For each project hosted in TeraLab, we provision a workspace, which is a dedicated network of virtual servers. For this service, your workspace will be tailored for distributed big data processing and storage. A workspace is highly customizable in terms of CPU, RAM, hot storage, cold storage (backup and archive), Linux distribution, and security configuration.
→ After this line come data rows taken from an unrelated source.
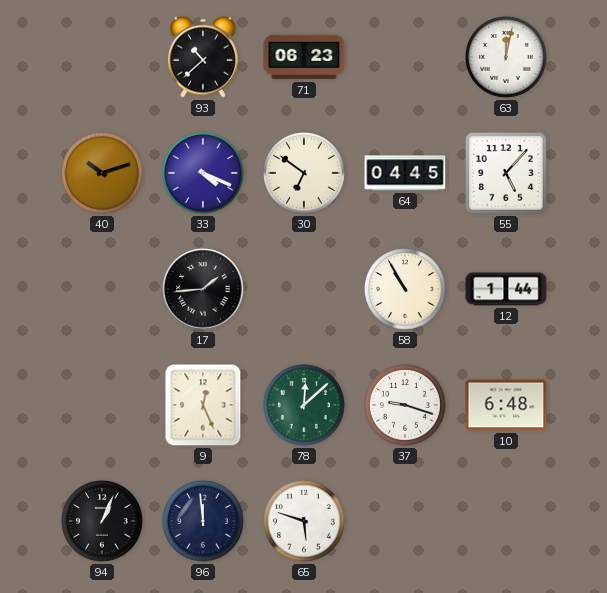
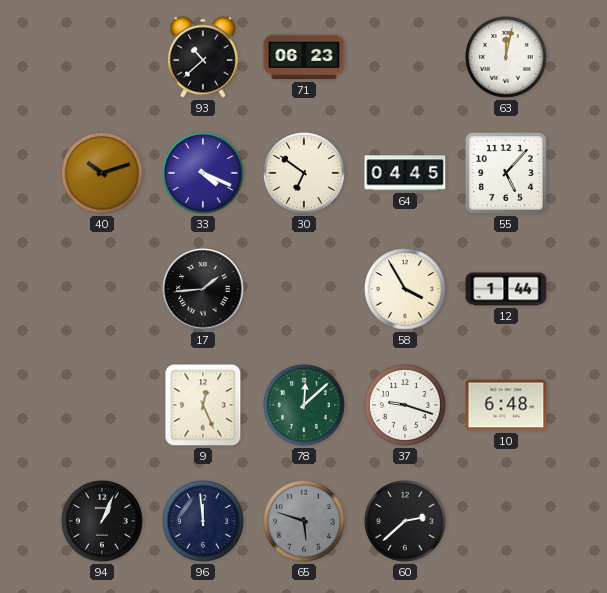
58: 10:55 -> 3:55
65 dial: white -> grey
60: none -> 2:38
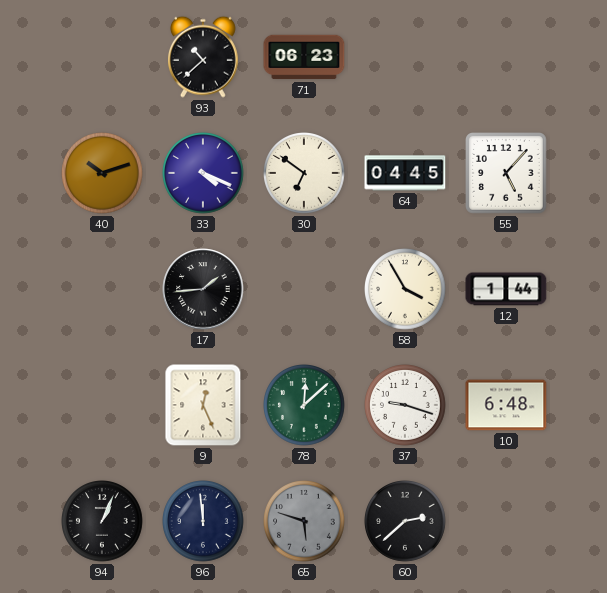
63: 12:02 -> none
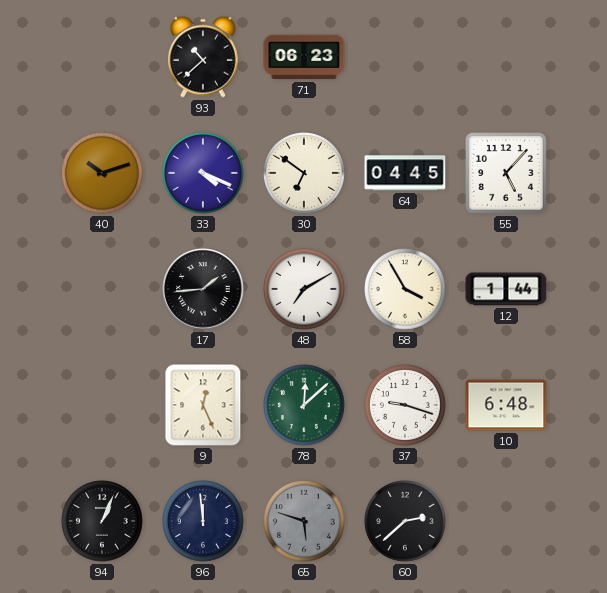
48: none -> 7:10
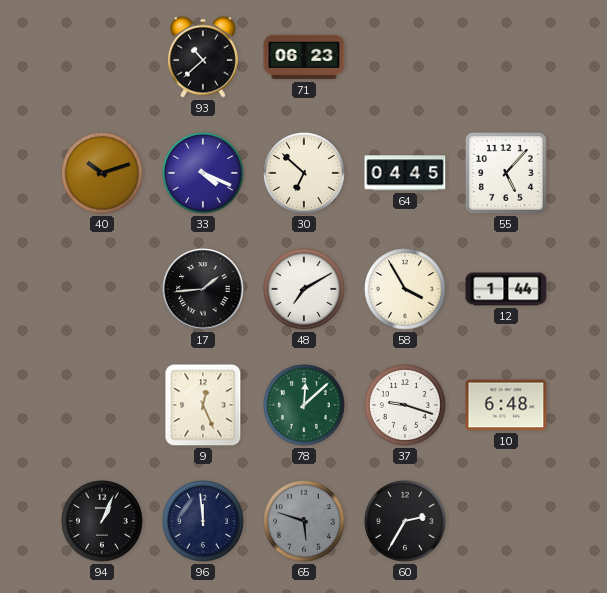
30: 6:51 -> 6:52
60: 2:38 -> 2:35
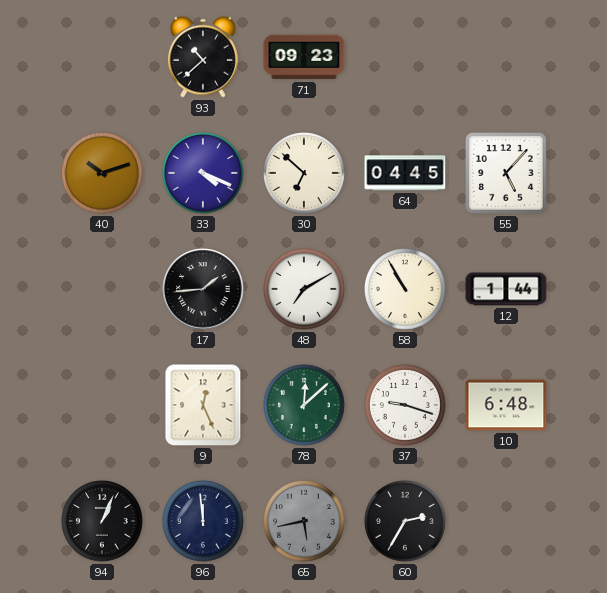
71: 06:23 -> 09:23
58: 3:55 -> 10:55
65: 5:48 -> 5:43
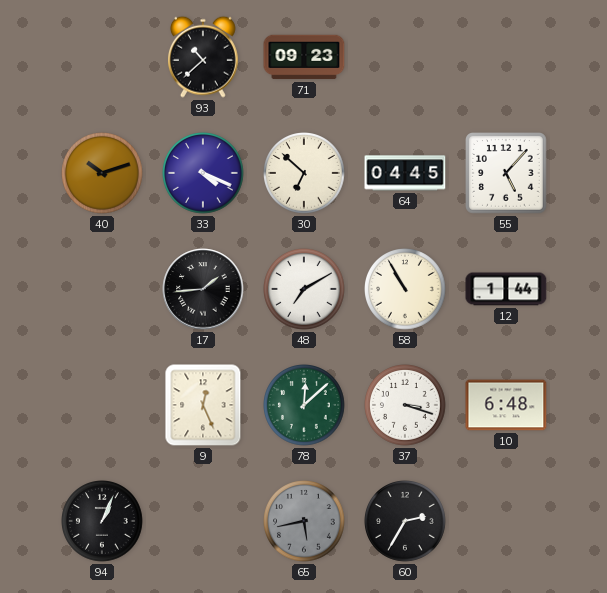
37: 9:18 -> 3:18
96: 11:59 -> none
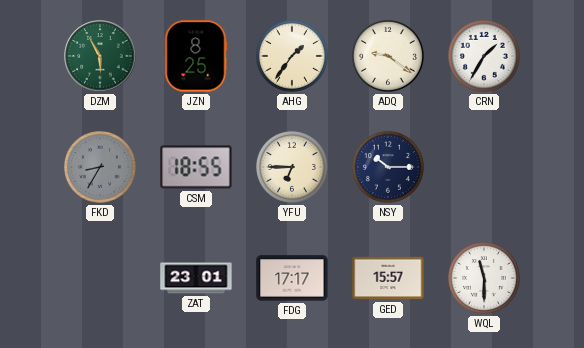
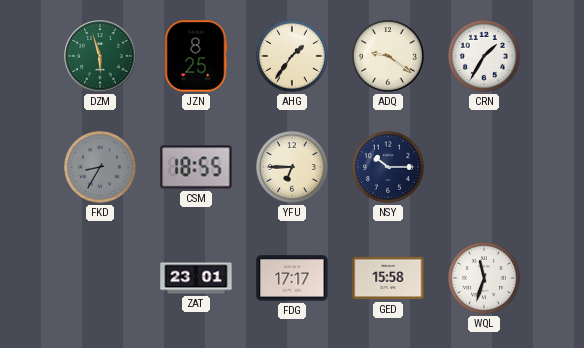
DZM: 5:55 -> 5:57
GED: 15:57 -> 15:58
WQL: 11:30 -> 11:33
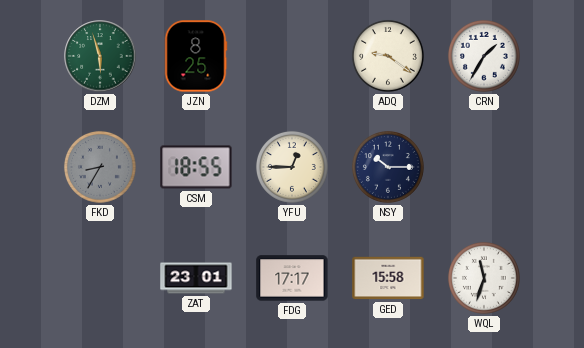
AHG: 1:36 -> none
YFU: 6:45 -> 12:45
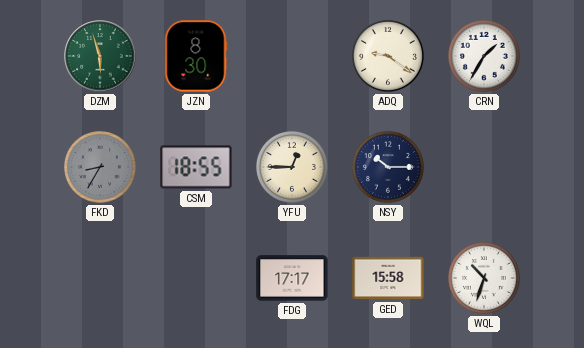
JZN: 8:25 -> 8:30
ZAT: 23:01 -> none
WQL: 11:33 -> 10:33
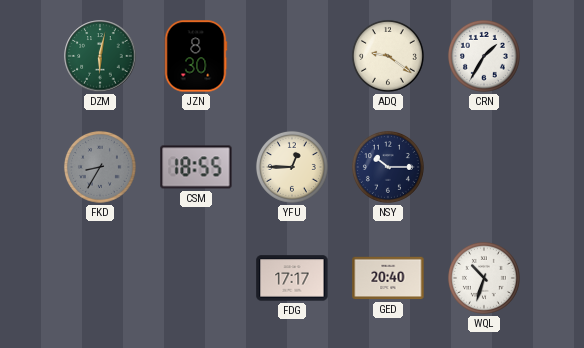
DZM: 5:57 -> 6:02
GED: 15:58 -> 20:40
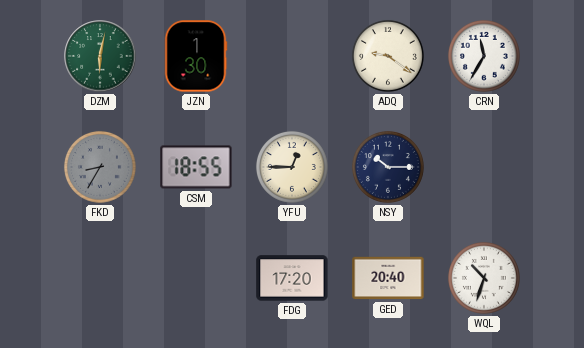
JZN: 8:30 -> 1:30
CRN: 1:35 -> 11:35
FDG: 17:17 -> 17:20
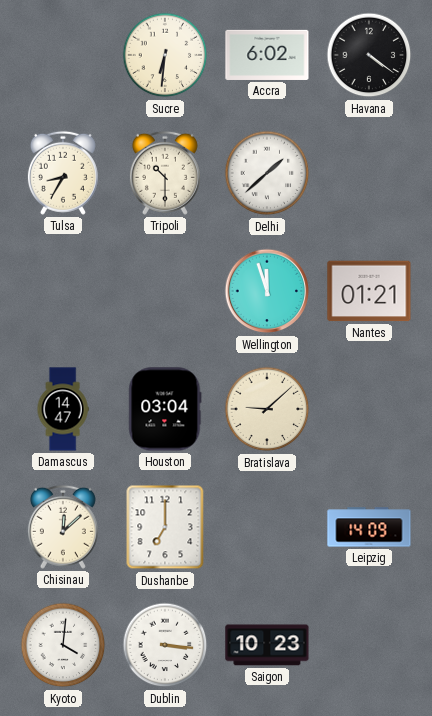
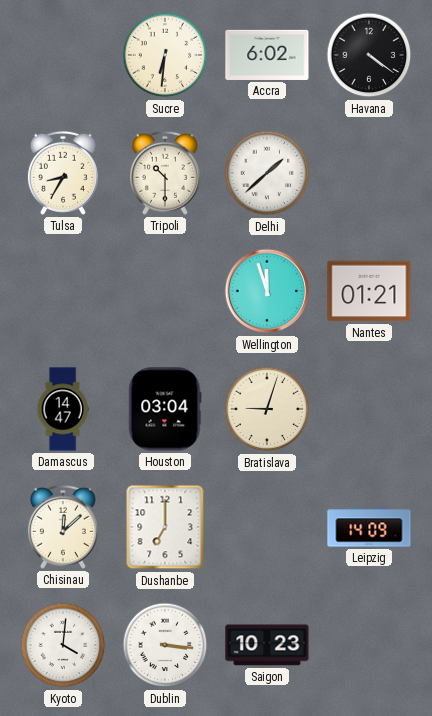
Bratislava: 9:08 -> 9:03
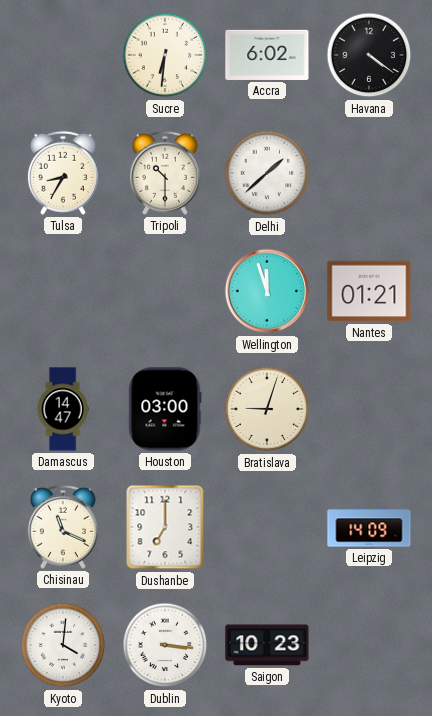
Houston: 03:04 -> 03:00
Chisinau: 12:08 -> 11:19
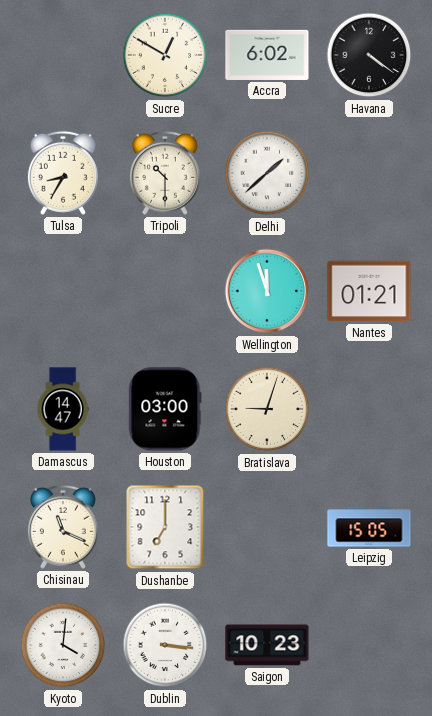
Sucre: 6:31 -> 12:50
Leipzig: 14:09 -> 15:05
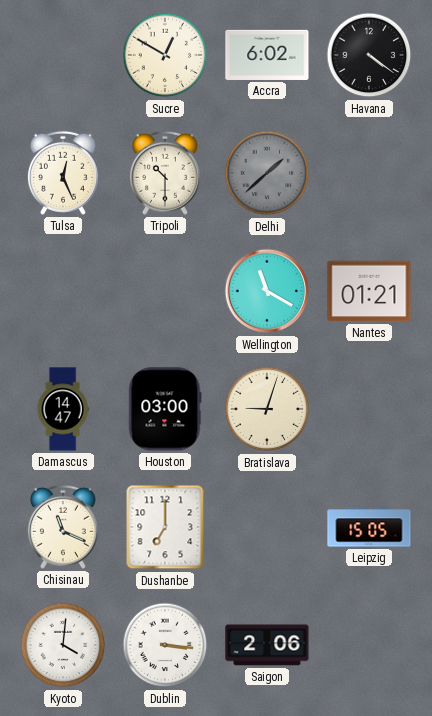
Tulsa: 8:35 -> 12:26
Delhi dial: white -> grey
Wellington: 11:57 -> 11:20
Saigon: 10:23 -> 2:06
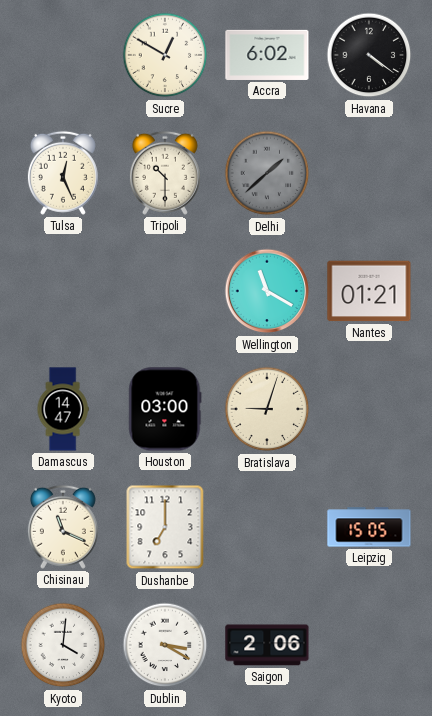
Dublin: 3:16 -> 3:20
The TeraLab team has experience in setting up distributed clusters with state-of-the-art tools such as Hadoop/Spark, MongoDB, or ElasticSearch. Additional big data solutions can be installed upon agreement. This service can be coupled with Data Science tools for distributed computing, such as PySpark, or editing tools like JupyterLab.
The user has a choice between two types of distributed environments, both natively supported by the Hadoop ecosystem:
- Single-node pseudo-distributed: good fit for early stage development and prototyping. Allows the user to get familiar with the platform and to translate classic code into distributed code. In this case, a more robust node can be supplied.
- Multi-node distributed cluster: better suited for more mature projects already implemented in distributed mode. It allows the user to experiment with different configurations to optimize their performance. In this option, the full processing and storage capacity allocated is divided among the nodes. The workspace is provided with an initial configuration of the Big Data tools. The user is responsible for any later customization.
SPECIAL ACCESS CONDITIONS
Acceptance of TeraLab's Terms and Conditions
A company analysing millions of historical records, which can be processed in parallel.
For over 5 years, the French post service has exposed their mail routing data for anomaly detection/analysis and routing process optimisation.
TeraLab has provided secure big data clusters to selected academics and startups in data science for processing several Terabytes of such routing data.
SERVICE CAN BE COMBINED WITH
Data Science Experimentation Kit.
Users of this service are kindly asked to include in their proposal an estimation of their required infrastructure (number of VMs, CPU, RAM and Storage for each VM).